WHAT NEEDS TO BE DONE —
Copy the records below exactly as they stand. Leave out the pictures.

[Page images and extracted text]
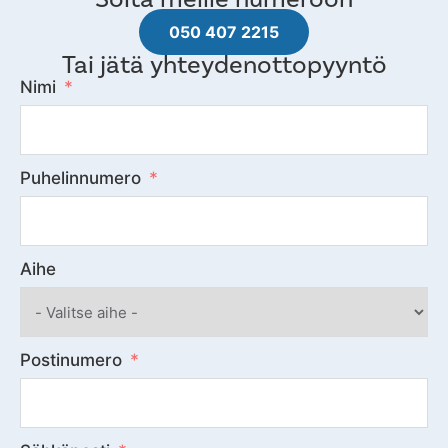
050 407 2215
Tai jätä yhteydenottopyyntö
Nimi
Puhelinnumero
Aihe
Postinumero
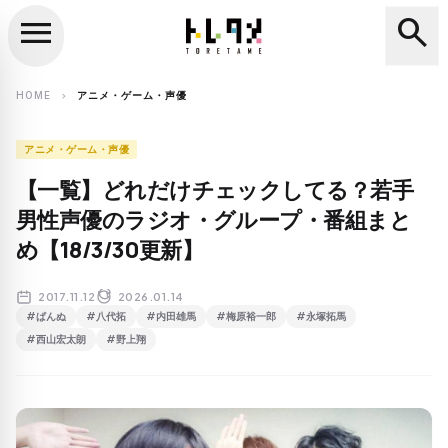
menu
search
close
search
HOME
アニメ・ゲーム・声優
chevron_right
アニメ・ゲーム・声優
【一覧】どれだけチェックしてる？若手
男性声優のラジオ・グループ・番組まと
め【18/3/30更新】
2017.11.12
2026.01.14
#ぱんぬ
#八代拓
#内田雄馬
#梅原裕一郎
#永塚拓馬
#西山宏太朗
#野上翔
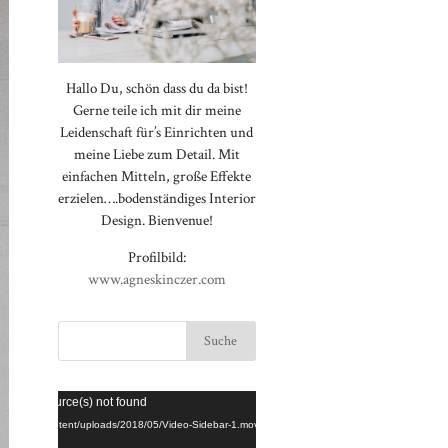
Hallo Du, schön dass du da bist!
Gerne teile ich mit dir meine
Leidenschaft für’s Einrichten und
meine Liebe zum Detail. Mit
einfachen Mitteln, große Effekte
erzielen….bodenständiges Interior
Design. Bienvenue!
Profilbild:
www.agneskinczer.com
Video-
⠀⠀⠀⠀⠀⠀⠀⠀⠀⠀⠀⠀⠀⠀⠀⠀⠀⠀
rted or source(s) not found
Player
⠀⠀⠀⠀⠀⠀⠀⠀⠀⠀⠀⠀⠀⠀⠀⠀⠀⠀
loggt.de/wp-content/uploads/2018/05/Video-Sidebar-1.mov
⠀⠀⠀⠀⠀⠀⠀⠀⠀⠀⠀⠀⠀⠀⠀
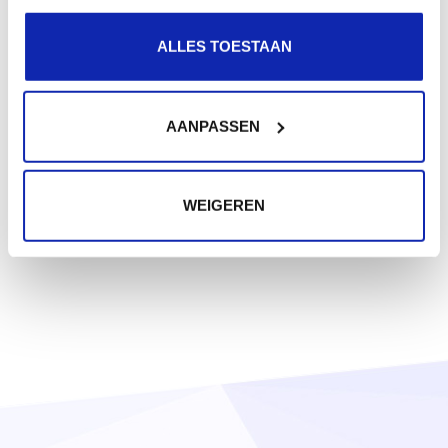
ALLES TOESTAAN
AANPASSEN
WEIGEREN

TASK RESPONSE —
050 407 2215
Tai jätä yhteydenottopyyntö
Nimi
Puhelinnumero
Aihe
Postinumero
menu
search
close
search
HOME
アニメ・ゲーム・声優
chevron_right
アニメ・ゲーム・声優
【一覧】どれだけチェックしてる？若手
男性声優のラジオ・グループ・番組まと
め【18/3/30更新】
2017.11.12
2026.01.14
#ぱんぬ
#八代拓
#内田雄馬
#梅原裕一郎
#永塚拓馬
#西山宏太朗
#野上翔
Hallo Du, schön dass du da bist!
Gerne teile ich mit dir meine
Leidenschaft für’s Einrichten und
meine Liebe zum Detail. Mit
einfachen Mitteln, große Effekte
erzielen….bodenständiges Interior
Design. Bienvenue!
Profilbild:
www.agneskinczer.com
Video-
⠀⠀⠀⠀⠀⠀⠀⠀⠀⠀⠀⠀⠀⠀⠀⠀⠀⠀
rted or source(s) not found
Player
⠀⠀⠀⠀⠀⠀⠀⠀⠀⠀⠀⠀⠀⠀⠀⠀⠀⠀
loggt.de/wp-content/uploads/2018/05/Video-Sidebar-1.mov
⠀⠀⠀⠀⠀⠀⠀⠀⠀⠀⠀⠀⠀⠀⠀
ALLES TOESTAAN
AANPASSEN
WEIGEREN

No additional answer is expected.